*** Supplied material ***
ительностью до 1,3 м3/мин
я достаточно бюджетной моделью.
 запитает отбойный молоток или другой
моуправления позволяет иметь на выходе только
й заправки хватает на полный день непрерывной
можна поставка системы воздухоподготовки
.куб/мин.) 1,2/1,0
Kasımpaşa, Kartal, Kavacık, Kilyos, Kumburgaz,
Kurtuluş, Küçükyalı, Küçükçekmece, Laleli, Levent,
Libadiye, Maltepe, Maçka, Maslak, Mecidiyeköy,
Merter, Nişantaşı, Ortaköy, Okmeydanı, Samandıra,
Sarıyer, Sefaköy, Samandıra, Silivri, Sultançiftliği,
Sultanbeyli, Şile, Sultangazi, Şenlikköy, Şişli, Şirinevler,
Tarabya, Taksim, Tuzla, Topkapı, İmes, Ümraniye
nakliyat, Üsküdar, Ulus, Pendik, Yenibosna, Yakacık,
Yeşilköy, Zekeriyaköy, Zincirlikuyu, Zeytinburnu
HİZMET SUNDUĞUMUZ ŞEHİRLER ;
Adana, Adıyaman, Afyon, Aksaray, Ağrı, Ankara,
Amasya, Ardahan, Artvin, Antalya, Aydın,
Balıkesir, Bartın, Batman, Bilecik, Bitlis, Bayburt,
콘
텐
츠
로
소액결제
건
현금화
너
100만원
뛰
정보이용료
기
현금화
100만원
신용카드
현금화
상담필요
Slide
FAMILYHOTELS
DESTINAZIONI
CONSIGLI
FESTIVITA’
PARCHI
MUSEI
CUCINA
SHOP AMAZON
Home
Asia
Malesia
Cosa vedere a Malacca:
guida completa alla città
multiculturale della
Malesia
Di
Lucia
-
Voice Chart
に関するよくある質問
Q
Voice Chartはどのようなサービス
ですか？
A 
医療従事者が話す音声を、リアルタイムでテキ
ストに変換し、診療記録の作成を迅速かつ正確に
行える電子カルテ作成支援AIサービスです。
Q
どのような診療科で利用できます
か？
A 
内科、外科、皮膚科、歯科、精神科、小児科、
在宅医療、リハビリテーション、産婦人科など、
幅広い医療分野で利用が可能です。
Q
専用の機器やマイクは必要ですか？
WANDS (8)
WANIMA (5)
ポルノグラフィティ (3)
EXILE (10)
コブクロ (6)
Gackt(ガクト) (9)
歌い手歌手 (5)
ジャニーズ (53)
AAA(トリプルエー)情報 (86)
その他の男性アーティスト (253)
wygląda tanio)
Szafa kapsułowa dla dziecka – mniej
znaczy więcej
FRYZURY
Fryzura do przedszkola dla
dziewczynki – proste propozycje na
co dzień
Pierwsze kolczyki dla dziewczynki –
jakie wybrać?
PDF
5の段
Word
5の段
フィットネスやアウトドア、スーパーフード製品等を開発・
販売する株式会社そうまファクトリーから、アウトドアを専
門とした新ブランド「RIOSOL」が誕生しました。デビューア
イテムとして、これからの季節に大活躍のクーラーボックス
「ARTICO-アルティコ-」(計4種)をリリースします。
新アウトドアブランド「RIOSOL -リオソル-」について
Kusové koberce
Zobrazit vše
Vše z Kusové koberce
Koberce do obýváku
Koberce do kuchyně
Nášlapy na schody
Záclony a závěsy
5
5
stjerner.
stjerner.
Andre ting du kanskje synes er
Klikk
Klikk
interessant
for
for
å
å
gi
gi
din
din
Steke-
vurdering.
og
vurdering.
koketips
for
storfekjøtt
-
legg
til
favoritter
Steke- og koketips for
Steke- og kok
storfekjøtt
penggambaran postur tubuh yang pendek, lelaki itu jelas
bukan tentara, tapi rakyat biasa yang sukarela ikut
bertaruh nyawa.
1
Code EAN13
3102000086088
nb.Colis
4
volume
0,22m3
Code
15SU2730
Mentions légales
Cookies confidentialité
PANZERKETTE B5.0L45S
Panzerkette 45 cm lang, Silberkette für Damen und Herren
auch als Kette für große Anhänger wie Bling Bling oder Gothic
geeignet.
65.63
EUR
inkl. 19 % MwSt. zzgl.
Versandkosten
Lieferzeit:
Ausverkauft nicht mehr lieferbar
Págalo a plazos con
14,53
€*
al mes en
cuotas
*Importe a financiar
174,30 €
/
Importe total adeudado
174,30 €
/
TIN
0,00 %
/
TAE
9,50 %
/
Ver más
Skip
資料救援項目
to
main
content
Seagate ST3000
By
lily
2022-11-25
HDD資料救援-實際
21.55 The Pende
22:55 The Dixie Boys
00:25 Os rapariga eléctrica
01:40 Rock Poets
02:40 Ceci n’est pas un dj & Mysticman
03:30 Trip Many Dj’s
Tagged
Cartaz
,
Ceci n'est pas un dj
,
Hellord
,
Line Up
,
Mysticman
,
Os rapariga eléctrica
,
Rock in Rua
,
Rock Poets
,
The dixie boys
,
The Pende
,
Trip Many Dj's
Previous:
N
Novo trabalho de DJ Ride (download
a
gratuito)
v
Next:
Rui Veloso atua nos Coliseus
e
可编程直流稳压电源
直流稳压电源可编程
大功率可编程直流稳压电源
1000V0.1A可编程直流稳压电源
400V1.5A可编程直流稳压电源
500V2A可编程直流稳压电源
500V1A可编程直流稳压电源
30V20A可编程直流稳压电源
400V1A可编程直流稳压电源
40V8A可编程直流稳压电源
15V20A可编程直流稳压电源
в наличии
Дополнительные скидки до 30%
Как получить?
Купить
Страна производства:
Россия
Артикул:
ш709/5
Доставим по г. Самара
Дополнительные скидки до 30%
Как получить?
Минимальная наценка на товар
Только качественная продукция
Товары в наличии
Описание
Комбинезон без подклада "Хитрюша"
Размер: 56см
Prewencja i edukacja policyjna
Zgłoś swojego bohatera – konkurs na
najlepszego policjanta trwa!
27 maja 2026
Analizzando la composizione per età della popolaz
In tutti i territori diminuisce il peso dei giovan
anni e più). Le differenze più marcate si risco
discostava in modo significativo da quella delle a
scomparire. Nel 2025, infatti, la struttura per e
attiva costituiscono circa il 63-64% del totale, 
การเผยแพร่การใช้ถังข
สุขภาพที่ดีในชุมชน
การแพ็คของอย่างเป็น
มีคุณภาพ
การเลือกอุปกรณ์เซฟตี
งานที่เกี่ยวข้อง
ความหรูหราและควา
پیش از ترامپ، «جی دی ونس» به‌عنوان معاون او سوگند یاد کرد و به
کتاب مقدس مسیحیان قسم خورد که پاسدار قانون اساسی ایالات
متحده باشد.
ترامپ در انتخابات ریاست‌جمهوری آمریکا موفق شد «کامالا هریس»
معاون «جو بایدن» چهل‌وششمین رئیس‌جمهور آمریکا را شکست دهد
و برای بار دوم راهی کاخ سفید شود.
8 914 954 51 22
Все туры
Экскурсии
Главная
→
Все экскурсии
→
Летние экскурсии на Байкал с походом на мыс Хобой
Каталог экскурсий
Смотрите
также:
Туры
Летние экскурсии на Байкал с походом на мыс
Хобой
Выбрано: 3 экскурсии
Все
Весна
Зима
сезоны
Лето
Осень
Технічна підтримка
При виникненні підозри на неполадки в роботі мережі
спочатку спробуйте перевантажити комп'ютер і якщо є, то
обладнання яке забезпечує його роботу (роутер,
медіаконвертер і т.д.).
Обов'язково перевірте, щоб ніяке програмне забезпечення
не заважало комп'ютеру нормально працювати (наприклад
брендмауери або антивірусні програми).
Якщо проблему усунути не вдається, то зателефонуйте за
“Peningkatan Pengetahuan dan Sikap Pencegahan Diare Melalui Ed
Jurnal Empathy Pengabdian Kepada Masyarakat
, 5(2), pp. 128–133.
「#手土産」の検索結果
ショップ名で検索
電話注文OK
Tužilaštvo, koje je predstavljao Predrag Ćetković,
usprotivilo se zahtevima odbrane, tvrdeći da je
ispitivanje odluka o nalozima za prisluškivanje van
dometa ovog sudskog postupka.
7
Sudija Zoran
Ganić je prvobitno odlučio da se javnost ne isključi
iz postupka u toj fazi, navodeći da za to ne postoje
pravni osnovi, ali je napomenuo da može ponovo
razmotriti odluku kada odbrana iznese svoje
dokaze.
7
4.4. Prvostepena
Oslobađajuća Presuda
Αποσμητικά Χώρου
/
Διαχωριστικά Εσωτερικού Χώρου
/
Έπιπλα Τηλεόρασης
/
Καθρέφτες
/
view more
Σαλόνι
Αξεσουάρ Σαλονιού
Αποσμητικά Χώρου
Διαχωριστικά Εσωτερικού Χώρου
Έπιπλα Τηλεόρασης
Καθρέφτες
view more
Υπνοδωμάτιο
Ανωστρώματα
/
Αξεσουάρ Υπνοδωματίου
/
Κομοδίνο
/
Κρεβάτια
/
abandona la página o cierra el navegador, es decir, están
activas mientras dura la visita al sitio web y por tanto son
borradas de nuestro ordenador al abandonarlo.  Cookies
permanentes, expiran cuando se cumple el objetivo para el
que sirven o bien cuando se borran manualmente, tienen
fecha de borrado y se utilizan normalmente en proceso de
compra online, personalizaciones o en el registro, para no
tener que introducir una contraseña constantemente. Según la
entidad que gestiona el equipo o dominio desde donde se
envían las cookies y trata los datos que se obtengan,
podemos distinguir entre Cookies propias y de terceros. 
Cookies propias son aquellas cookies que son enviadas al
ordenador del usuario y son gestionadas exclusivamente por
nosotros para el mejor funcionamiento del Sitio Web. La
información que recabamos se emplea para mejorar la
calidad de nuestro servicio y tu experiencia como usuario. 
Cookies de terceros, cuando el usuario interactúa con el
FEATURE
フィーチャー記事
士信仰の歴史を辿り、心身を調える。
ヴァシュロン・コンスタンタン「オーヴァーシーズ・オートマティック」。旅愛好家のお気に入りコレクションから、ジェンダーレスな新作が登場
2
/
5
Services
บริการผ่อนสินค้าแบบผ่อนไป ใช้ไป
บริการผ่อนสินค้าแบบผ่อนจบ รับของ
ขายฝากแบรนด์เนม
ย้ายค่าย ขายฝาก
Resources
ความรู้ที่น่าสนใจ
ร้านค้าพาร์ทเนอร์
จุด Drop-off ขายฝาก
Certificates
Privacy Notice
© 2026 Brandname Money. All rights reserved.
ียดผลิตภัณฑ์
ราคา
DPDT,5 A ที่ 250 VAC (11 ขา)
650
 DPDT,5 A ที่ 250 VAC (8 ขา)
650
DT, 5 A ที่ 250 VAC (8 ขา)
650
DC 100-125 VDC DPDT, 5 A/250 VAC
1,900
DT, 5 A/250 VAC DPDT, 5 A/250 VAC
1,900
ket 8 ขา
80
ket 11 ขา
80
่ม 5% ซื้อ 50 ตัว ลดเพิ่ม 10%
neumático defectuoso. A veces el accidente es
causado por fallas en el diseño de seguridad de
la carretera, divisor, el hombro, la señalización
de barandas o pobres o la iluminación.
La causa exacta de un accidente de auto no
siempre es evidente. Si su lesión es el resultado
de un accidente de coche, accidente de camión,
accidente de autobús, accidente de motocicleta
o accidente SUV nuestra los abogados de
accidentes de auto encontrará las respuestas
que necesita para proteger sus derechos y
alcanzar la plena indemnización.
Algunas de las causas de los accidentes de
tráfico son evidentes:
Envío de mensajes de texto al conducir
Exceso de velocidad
*** End of Supplied material ***
## Exercise objective
Reproduce every line of the listing above in which the string "postupka" appears.

## Result
dometa ovog sudskog postupka.
iz postupka u toj fazi, navodeći da za to ne postoje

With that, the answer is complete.